* **Task prompt**:
Copy out every line of the items below, word for word and in the same order.

* **Stored records**:
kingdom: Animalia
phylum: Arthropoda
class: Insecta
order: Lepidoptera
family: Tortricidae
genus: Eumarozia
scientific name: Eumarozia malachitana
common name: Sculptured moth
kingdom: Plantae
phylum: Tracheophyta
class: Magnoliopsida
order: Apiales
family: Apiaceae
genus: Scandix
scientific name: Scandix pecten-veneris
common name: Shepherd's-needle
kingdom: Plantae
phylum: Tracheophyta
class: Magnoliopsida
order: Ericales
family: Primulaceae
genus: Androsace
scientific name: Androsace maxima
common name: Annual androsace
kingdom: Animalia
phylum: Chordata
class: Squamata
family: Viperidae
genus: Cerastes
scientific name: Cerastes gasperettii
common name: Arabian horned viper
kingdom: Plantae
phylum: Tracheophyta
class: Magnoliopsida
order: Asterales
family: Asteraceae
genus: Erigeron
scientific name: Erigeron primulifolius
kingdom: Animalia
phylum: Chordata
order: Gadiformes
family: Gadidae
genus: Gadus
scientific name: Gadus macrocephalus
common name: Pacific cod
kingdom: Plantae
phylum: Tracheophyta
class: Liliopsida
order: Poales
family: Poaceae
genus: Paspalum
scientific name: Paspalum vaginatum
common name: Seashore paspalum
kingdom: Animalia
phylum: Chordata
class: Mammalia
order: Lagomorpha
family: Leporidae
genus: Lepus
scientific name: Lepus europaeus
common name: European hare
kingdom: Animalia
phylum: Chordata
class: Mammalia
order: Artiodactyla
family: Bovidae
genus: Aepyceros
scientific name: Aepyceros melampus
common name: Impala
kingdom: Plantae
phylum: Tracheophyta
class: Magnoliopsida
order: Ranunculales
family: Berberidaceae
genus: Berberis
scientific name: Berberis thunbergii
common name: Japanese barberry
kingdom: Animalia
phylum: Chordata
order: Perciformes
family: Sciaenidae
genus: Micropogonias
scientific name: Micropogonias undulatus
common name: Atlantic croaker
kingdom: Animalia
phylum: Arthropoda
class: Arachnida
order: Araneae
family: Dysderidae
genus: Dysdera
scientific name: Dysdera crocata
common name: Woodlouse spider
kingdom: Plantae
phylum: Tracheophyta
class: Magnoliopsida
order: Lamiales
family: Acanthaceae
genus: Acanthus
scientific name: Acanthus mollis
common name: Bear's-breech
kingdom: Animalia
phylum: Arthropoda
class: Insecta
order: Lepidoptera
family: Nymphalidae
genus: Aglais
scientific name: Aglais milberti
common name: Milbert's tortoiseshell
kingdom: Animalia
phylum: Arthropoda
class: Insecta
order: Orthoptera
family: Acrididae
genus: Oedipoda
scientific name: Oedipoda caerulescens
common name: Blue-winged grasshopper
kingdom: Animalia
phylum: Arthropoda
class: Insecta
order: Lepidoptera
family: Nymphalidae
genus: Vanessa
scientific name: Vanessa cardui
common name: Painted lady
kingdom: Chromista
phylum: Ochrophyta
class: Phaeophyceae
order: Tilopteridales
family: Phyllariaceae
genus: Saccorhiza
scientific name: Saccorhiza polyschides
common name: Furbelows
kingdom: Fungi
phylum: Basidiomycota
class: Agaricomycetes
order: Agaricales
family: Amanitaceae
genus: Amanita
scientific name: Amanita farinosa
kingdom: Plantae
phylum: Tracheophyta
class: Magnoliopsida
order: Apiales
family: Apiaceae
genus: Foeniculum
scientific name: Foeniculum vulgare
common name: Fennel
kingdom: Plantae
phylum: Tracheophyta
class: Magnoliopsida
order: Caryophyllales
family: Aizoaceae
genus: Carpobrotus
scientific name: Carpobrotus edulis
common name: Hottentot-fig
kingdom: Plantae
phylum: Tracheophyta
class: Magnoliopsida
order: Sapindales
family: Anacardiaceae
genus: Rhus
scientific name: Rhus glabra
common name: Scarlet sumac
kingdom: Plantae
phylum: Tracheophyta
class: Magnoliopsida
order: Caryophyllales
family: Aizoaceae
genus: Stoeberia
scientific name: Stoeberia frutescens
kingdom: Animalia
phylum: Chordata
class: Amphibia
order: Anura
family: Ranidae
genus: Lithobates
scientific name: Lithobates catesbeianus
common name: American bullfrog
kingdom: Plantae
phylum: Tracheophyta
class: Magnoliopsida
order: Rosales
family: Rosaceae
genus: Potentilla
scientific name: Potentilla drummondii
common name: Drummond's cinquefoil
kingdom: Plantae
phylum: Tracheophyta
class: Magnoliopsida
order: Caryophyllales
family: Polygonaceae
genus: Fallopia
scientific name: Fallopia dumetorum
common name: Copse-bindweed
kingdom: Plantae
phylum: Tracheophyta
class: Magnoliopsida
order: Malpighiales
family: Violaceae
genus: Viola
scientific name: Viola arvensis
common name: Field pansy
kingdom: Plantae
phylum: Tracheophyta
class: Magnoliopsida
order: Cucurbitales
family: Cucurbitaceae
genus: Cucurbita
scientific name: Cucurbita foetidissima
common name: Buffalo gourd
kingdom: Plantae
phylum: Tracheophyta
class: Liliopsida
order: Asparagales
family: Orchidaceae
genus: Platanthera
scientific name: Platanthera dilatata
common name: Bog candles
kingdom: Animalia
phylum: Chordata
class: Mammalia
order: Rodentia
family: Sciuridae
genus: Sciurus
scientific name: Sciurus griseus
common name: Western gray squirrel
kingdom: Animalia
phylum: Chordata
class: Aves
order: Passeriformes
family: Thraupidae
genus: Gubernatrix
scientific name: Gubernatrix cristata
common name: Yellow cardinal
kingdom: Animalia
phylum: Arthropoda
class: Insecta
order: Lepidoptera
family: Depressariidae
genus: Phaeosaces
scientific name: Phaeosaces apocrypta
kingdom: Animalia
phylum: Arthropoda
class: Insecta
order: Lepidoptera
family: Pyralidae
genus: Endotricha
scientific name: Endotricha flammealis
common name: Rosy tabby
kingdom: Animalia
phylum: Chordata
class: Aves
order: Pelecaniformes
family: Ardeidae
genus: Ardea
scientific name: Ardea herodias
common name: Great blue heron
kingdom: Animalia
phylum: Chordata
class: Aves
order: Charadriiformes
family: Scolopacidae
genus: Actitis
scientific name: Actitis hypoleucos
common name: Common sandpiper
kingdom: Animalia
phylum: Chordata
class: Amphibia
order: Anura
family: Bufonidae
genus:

* **Written response**:
kingdom: Animalia
phylum: Arthropoda
class: Insecta
order: Lepidoptera
family: Tortricidae
genus: Eumarozia
scientific name: Eumarozia malachitana
common name: Sculptured moth
kingdom: Plantae
phylum: Tracheophyta
class: Magnoliopsida
order: Apiales
family: Apiaceae
genus: Scandix
scientific name: Scandix pecten-veneris
common name: Shepherd's-needle
kingdom: Plantae
phylum: Tracheophyta
class: Magnoliopsida
order: Ericales
family: Primulaceae
genus: Androsace
scientific name: Androsace maxima
common name: Annual androsace
kingdom: Animalia
phylum: Chordata
class: Squamata
family: Viperidae
genus: Cerastes
scientific name: Cerastes gasperettii
common name: Arabian horned viper
kingdom: Plantae
phylum: Tracheophyta
class: Magnoliopsida
order: Asterales
family: Asteraceae
genus: Erigeron
scientific name: Erigeron primulifolius
kingdom: Animalia
phylum: Chordata
order: Gadiformes
family: Gadidae
genus: Gadus
scientific name: Gadus macrocephalus
common name: Pacific cod
kingdom: Plantae
phylum: Tracheophyta
class: Liliopsida
order: Poales
family: Poaceae
genus: Paspalum
scientific name: Paspalum vaginatum
common name: Seashore paspalum
kingdom: Animalia
phylum: Chordata
class: Mammalia
order: Lagomorpha
family: Leporidae
genus: Lepus
scientific name: Lepus europaeus
common name: European hare
kingdom: Animalia
phylum: Chordata
class: Mammalia
order: Artiodactyla
family: Bovidae
genus: Aepyceros
scientific name: Aepyceros melampus
common name: Impala
kingdom: Plantae
phylum: Tracheophyta
class: Magnoliopsida
order: Ranunculales
family: Berberidaceae
genus: Berberis
scientific name: Berberis thunbergii
common name: Japanese barberry
kingdom: Animalia
phylum: Chordata
order: Perciformes
family: Sciaenidae
genus: Micropogonias
scientific name: Micropogonias undulatus
common name: Atlantic croaker
kingdom: Animalia
phylum: Arthropoda
class: Arachnida
order: Araneae
family: Dysderidae
genus: Dysdera
scientific name: Dysdera crocata
common name: Woodlouse spider
kingdom: Plantae
phylum: Tracheophyta
class: Magnoliopsida
order: Lamiales
family: Acanthaceae
genus: Acanthus
scientific name: Acanthus mollis
common name: Bear's-breech
kingdom: Animalia
phylum: Arthropoda
class: Insecta
order: Lepidoptera
family: Nymphalidae
genus: Aglais
scientific name: Aglais milberti
common name: Milbert's tortoiseshell
kingdom: Animalia
phylum: Arthropoda
class: Insecta
order: Orthoptera
family: Acrididae
genus: Oedipoda
scientific name: Oedipoda caerulescens
common name: Blue-winged grasshopper
kingdom: Animalia
phylum: Arthropoda
class: Insecta
order: Lepidoptera
family: Nymphalidae
genus: Vanessa
scientific name: Vanessa cardui
common name: Painted lady
kingdom: Chromista
phylum: Ochrophyta
class: Phaeophyceae
order: Tilopteridales
family: Phyllariaceae
genus: Saccorhiza
scientific name: Saccorhiza polyschides
common name: Furbelows
kingdom: Fungi
phylum: Basidiomycota
class: Agaricomycetes
order: Agaricales
family: Amanitaceae
genus: Amanita
scientific name: Amanita farinosa
kingdom: Plantae
phylum: Tracheophyta
class: Magnoliopsida
order: Apiales
family: Apiaceae
genus: Foeniculum
scientific name: Foeniculum vulgare
common name: Fennel
kingdom: Plantae
phylum: Tracheophyta
class: Magnoliopsida
order: Caryophyllales
family: Aizoaceae
genus: Carpobrotus
scientific name: Carpobrotus edulis
common name: Hottentot-fig
kingdom: Plantae
phylum: Tracheophyta
class: Magnoliopsida
order: Sapindales
family: Anacardiaceae
genus: Rhus
scientific name: Rhus glabra
common name: Scarlet sumac
kingdom: Plantae
phylum: Tracheophyta
class: Magnoliopsida
order: Caryophyllales
family: Aizoaceae
genus: Stoeberia
scientific name: Stoeberia frutescens
kingdom: Animalia
phylum: Chordata
class: Amphibia
order: Anura
family: Ranidae
genus: Lithobates
scientific name: Lithobates catesbeianus
common name: American bullfrog
kingdom: Plantae
phylum: Tracheophyta
class: Magnoliopsida
order: Rosales
family: Rosaceae
genus: Potentilla
scientific name: Potentilla drummondii
common name: Drummond's cinquefoil
kingdom: Plantae
phylum: Tracheophyta
class: Magnoliopsida
order: Caryophyllales
family: Polygonaceae
genus: Fallopia
scientific name: Fallopia dumetorum
common name: Copse-bindweed
kingdom: Plantae
phylum: Tracheophyta
class: Magnoliopsida
order: Malpighiales
family: Violaceae
genus: Viola
scientific name: Viola arvensis
common name: Field pansy
kingdom: Plantae
phylum: Tracheophyta
class: Magnoliopsida
order: Cucurbitales
family: Cucurbitaceae
genus: Cucurbita
scientific name: Cucurbita foetidissima
common name: Buffalo gourd
kingdom: Plantae
phylum: Tracheophyta
class: Liliopsida
order: Asparagales
family: Orchidaceae
genus: Platanthera
scientific name: Platanthera dilatata
common name: Bog candles
kingdom: Animalia
phylum: Chordata
class: Mammalia
order: Rodentia
family: Sciuridae
genus: Sciurus
scientific name: Sciurus griseus
common name: Western gray squirrel
kingdom: Animalia
phylum: Chordata
class: Aves
order: Passeriformes
family: Thraupidae
genus: Gubernatrix
scientific name: Gubernatrix cristata
common name: Yellow cardinal
kingdom: Animalia
phylum: Arthropoda
class: Insecta
order: Lepidoptera
family: Depressariidae
genus: Phaeosaces
scientific name: Phaeosaces apocrypta
kingdom: Animalia
phylum: Arthropoda
class: Insecta
order: Lepidoptera
family: Pyralidae
genus: Endotricha
scientific name: Endotricha flammealis
common name: Rosy tabby
kingdom: Animalia
phylum: Chordata
class: Aves
order: Pelecaniformes
family: Ardeidae
genus: Ardea
scientific name: Ardea herodias
common name: Great blue heron
kingdom: Animalia
phylum: Chordata
class: Aves
order: Charadriiformes
family: Scolopacidae
genus: Actitis
scientific name: Actitis hypoleucos
common name: Common sandpiper
kingdom: Animalia
phylum: Chordata
class: Amphibia
order: Anura
family: Bufonidae
genus:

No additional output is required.